** What you need to do **
Could you filter the data below down to the lines that hold the word "Answer"?

** Records shown **

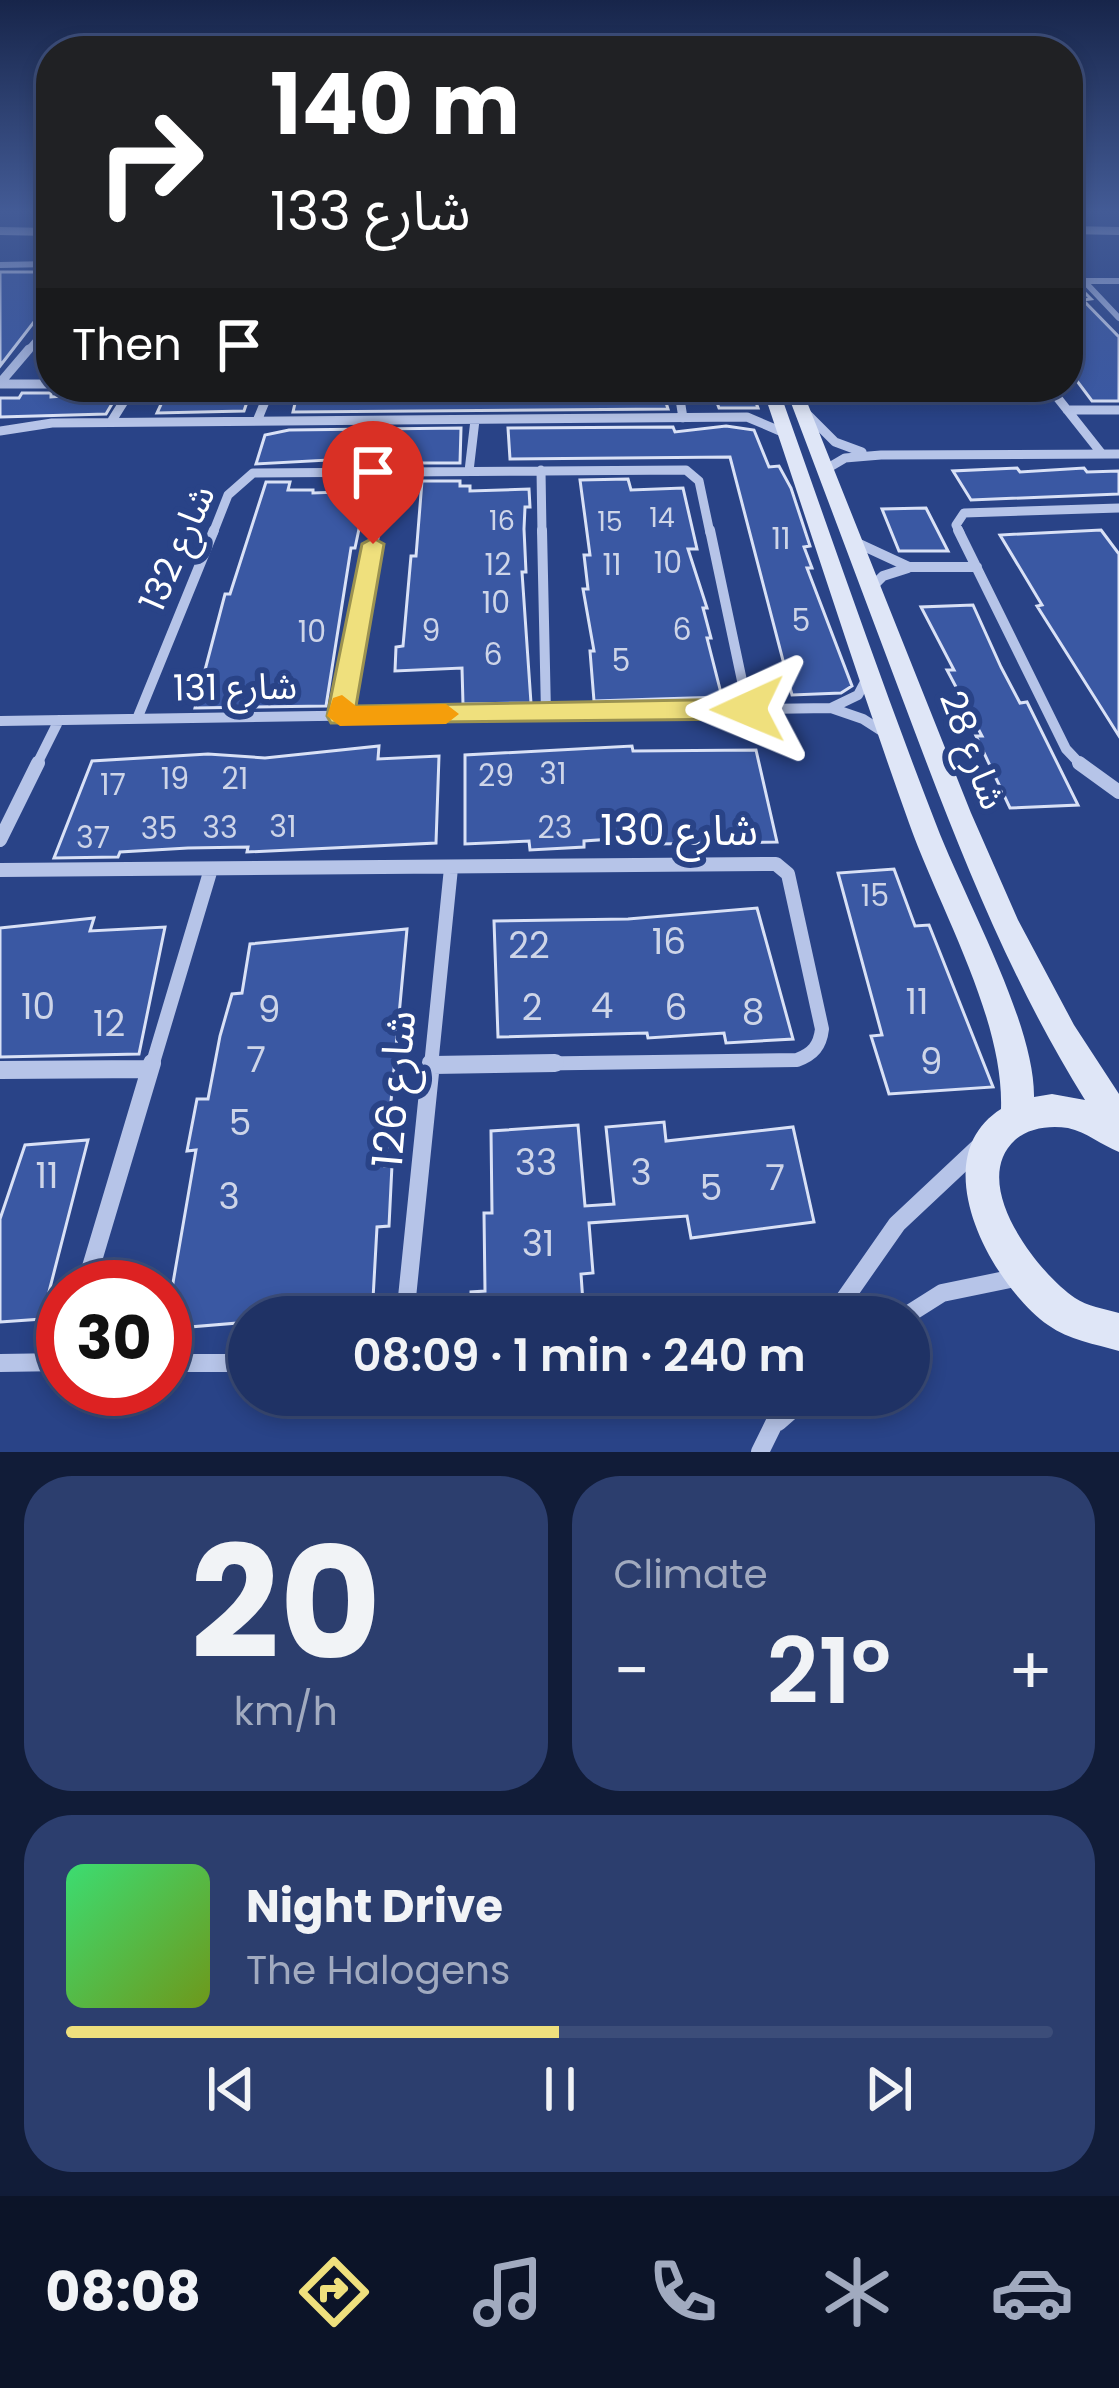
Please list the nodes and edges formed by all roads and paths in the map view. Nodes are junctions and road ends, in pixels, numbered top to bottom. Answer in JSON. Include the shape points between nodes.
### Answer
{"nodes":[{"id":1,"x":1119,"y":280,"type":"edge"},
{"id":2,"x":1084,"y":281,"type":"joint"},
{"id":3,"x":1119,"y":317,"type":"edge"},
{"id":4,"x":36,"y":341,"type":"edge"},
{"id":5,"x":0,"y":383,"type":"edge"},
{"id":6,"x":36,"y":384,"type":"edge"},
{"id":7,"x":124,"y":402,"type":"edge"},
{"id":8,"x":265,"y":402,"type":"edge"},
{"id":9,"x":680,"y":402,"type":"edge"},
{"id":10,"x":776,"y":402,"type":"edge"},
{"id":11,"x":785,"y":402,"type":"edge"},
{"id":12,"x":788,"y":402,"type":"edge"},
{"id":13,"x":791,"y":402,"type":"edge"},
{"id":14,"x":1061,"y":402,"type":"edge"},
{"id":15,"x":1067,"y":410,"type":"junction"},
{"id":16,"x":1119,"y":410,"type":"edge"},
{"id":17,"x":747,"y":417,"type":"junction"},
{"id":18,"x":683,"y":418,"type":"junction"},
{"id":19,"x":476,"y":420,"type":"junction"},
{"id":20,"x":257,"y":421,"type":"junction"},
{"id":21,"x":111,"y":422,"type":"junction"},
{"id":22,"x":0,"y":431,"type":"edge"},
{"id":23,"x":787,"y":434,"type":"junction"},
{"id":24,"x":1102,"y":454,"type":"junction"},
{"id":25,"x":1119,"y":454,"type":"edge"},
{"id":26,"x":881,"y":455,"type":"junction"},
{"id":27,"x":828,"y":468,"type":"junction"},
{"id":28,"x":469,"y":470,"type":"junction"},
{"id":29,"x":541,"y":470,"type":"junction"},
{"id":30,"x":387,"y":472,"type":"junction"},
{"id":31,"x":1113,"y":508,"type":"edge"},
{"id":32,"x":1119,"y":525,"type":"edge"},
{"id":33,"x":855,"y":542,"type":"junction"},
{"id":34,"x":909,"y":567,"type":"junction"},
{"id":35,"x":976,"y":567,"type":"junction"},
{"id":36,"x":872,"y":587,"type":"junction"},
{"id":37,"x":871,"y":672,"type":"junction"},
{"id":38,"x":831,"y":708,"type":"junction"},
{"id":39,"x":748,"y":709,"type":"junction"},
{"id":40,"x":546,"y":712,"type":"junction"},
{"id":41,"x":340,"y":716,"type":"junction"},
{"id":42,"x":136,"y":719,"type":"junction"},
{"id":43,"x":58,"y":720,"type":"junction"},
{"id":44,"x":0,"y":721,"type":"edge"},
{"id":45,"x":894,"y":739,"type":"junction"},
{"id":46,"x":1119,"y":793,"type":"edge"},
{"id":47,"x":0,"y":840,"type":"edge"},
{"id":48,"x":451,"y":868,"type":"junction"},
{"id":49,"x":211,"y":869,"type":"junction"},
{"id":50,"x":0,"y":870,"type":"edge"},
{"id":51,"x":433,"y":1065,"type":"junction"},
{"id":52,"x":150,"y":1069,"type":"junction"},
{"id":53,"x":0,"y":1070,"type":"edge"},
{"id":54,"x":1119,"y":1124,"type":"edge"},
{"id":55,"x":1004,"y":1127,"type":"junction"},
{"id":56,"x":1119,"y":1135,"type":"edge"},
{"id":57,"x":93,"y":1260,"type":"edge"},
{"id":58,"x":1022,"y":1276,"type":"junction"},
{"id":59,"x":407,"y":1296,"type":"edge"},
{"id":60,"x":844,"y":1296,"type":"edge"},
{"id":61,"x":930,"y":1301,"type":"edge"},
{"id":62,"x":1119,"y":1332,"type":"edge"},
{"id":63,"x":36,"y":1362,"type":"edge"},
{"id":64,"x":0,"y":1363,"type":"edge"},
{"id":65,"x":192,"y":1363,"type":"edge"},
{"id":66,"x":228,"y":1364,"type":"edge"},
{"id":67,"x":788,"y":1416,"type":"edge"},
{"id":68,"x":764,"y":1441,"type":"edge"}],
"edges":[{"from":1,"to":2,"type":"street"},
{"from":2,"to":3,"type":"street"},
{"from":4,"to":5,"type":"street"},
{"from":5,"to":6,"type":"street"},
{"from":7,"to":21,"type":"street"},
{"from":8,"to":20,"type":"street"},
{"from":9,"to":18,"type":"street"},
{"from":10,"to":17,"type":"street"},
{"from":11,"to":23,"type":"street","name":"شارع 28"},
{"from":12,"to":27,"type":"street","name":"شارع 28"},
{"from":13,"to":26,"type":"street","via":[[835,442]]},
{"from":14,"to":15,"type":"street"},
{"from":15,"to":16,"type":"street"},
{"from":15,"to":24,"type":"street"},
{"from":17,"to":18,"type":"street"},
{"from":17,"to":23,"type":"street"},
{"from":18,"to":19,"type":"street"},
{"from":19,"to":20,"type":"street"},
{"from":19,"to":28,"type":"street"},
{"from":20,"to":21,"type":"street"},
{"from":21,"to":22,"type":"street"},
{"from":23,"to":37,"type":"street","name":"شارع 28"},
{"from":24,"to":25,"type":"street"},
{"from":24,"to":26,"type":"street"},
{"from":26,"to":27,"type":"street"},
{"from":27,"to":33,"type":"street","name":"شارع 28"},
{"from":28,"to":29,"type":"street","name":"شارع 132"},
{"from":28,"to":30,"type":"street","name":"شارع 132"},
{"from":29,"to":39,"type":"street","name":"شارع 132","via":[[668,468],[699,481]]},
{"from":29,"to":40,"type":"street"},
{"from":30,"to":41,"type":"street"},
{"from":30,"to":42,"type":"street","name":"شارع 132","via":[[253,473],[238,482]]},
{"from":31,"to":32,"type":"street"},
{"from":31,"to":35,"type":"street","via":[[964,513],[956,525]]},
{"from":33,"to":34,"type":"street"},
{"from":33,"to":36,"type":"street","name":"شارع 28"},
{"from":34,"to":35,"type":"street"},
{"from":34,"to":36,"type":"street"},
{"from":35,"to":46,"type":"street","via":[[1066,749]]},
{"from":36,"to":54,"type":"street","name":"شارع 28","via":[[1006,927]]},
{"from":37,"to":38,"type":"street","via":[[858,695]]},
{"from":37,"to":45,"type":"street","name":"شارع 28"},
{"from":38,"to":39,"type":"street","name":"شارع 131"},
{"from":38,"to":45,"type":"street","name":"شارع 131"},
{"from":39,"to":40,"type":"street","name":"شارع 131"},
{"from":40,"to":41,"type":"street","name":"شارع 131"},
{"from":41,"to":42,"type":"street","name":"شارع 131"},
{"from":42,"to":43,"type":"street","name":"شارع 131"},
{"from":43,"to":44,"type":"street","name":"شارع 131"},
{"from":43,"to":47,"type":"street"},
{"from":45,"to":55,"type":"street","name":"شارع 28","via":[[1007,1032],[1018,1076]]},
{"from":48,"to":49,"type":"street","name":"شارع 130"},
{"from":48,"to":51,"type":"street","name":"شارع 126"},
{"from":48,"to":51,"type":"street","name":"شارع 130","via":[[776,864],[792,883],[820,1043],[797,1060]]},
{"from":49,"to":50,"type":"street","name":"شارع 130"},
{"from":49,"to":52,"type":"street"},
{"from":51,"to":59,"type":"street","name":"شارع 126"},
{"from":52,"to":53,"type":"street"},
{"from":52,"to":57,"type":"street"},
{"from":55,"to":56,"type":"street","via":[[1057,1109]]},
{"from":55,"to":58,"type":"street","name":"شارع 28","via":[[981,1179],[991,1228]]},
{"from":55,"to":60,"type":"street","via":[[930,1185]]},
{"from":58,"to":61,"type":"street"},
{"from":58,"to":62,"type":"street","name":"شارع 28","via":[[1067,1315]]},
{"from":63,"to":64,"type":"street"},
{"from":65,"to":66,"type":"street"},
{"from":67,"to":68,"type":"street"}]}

** Result **
Please list the nodes and edges formed by all roads and paths in the map view. Nodes are junctions and road ends, in pixels, numbered top to bottom. Answer in JSON. Include the shape points between nodes.
### Answer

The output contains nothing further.